START SUPPLIED RECORDS
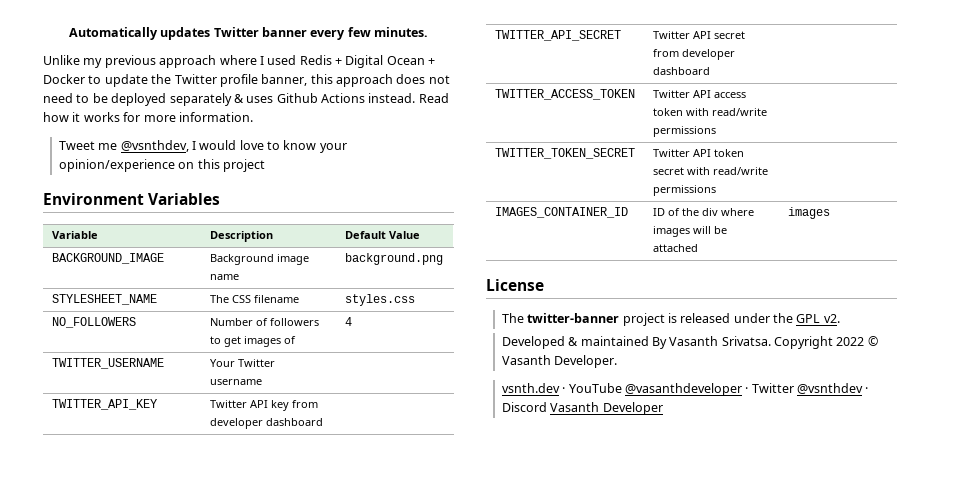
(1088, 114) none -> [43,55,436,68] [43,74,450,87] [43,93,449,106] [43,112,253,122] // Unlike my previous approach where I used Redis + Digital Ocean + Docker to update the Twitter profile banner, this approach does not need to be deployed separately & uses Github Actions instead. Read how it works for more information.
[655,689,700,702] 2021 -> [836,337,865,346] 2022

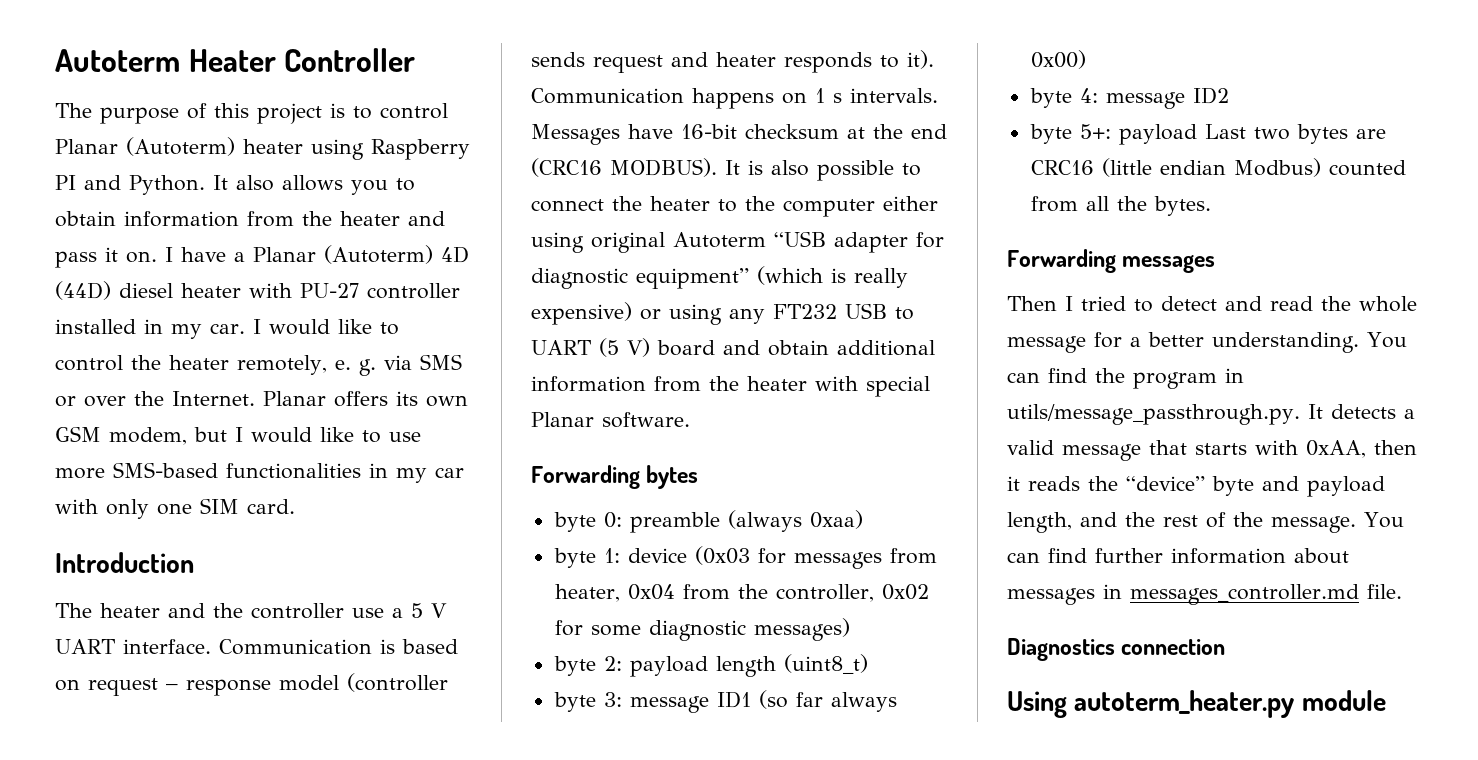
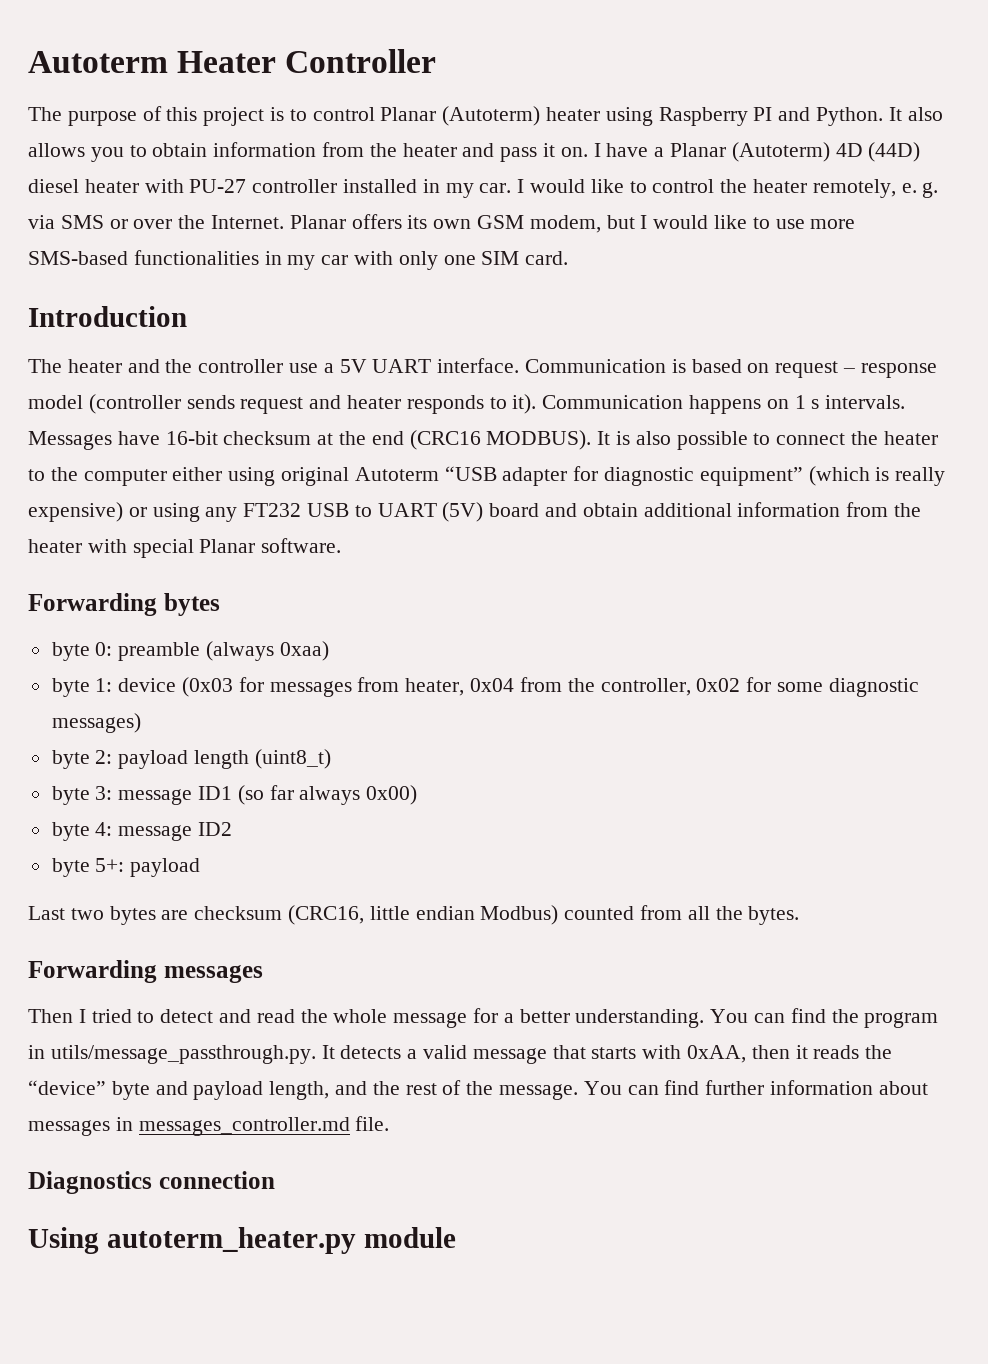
[411,603,447,618] 5 V -> [339,359,367,373] 5V
[599,338,650,357] (5 V) -> [442,502,484,522] (5V)
(1197, 134) none -> (201, 867) //
[1030,158,1152,177] CRC16 (little -> [194,905,410,925] checksum (CRC16, little

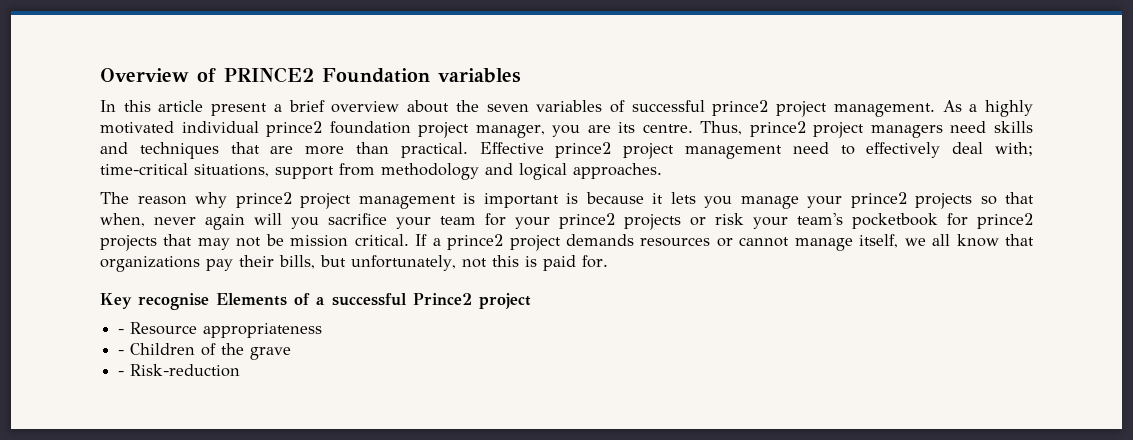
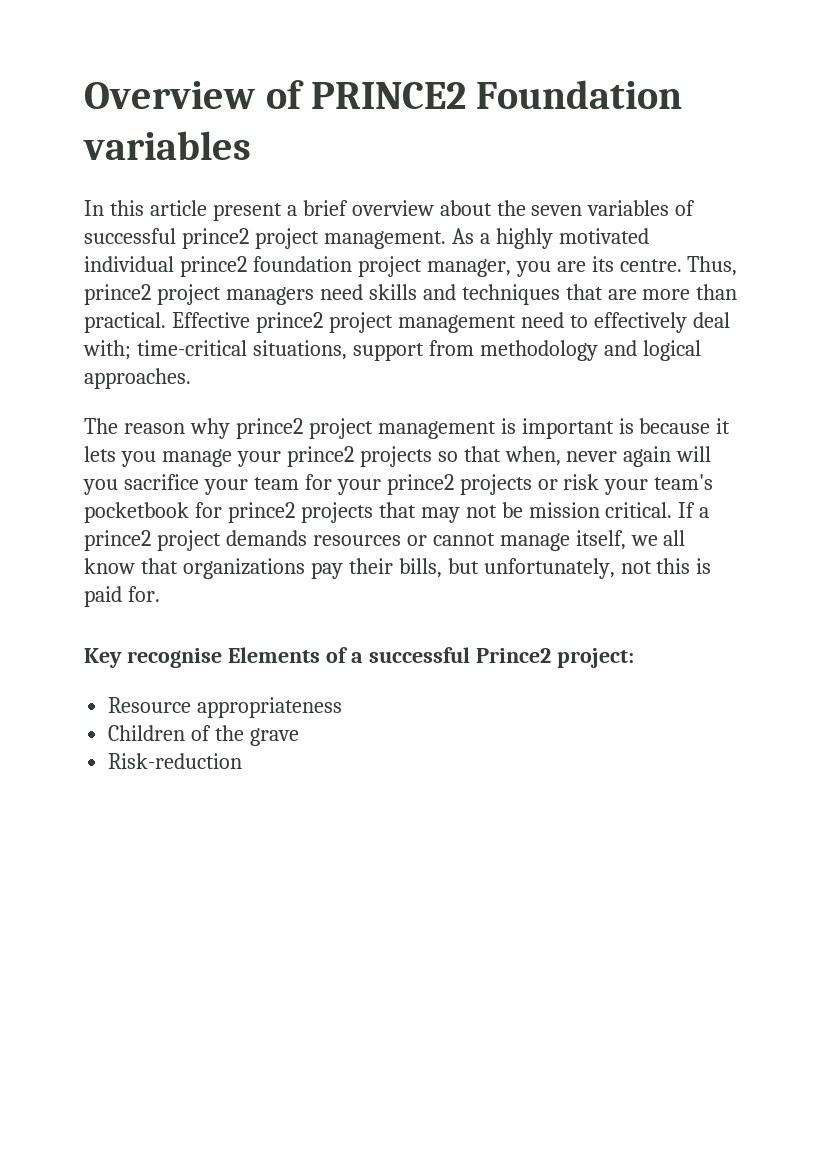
[479,293,531,309] [118,329,125,334] project // - -> [556,648,634,668] project: //
[118,350,125,355] - -> (343, 707) none
[118,371,125,376] - -> (300, 737) none

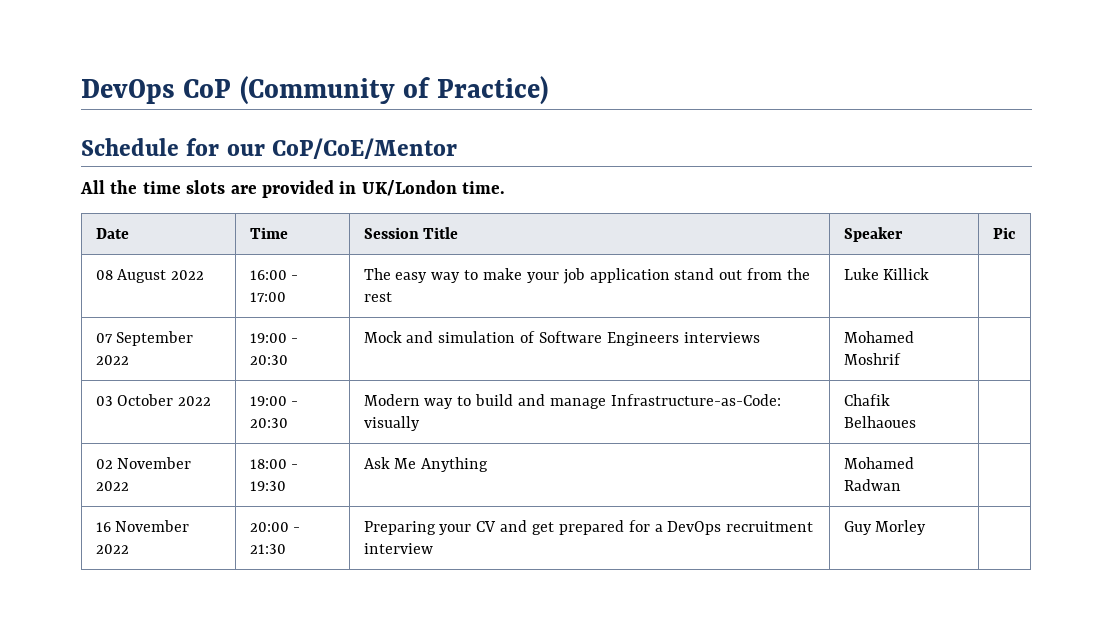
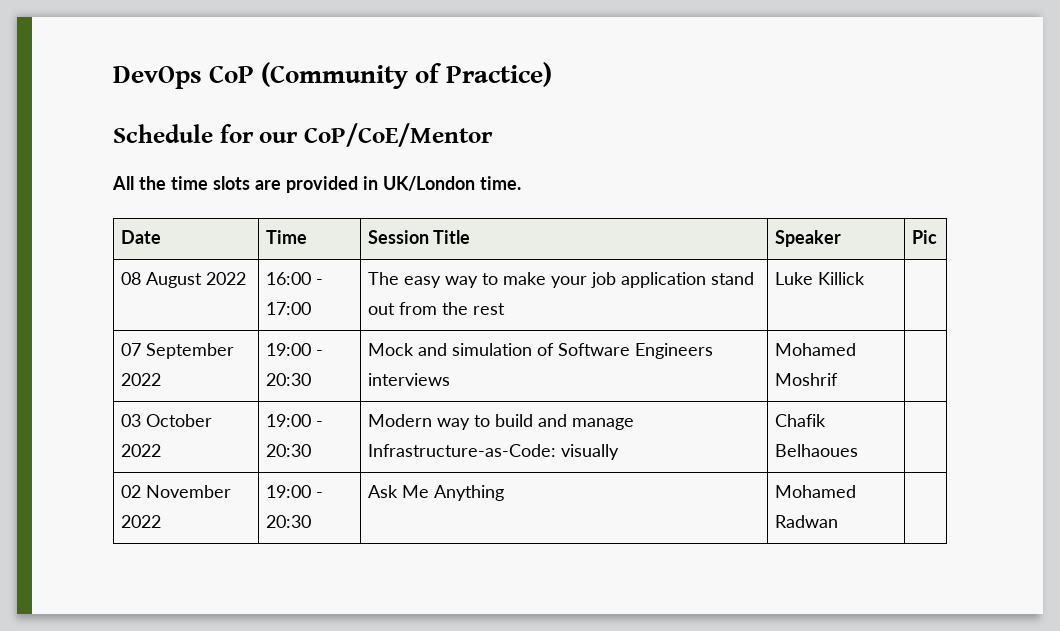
[249,459,299,469] [249,481,286,491] 18:00 - 19:30 -> [265,485,323,498] [265,515,311,528] 19:00 - 20:30
[95,520,190,532] [95,544,129,554] [249,522,301,532] [249,544,286,554] [363,520,814,535] [363,543,433,554] [843,520,927,535] // 16 November 2022 | 20:00 - 21:30 | Preparing your CV and get prepared for a DevOps recruitment interview | Guy Morley | -> (838, 521) none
END SUPPLIED RECORDS
■ TASK DIRECTIONS
Scan the data, and report each line that uses the word "none".

■ EXERCISE OUTPUT
(1088, 114) none -> [43,55,436,68] [43,74,450,87] [43,93,449,106] [43,112,253,122] // Unlike my previous approach where I used Redis + Digital Ocean + Docker to update the Twitter profile banner, this approach does not need to be deployed separately & uses Github Actions instead. Read how it works for more information.
(1197, 134) none -> (201, 867) //
[118,350,125,355] - -> (343, 707) none
[118,371,125,376] - -> (300, 737) none
[95,520,190,532] [95,544,129,554] [249,522,301,532] [249,544,286,554] [363,520,814,535] [363,543,433,554] [843,520,927,535] // 16 November 2022 | 20:00 - 21:30 | Preparing your CV and get prepared for a DevOps recruitment interview | Guy Morley | -> (838, 521) none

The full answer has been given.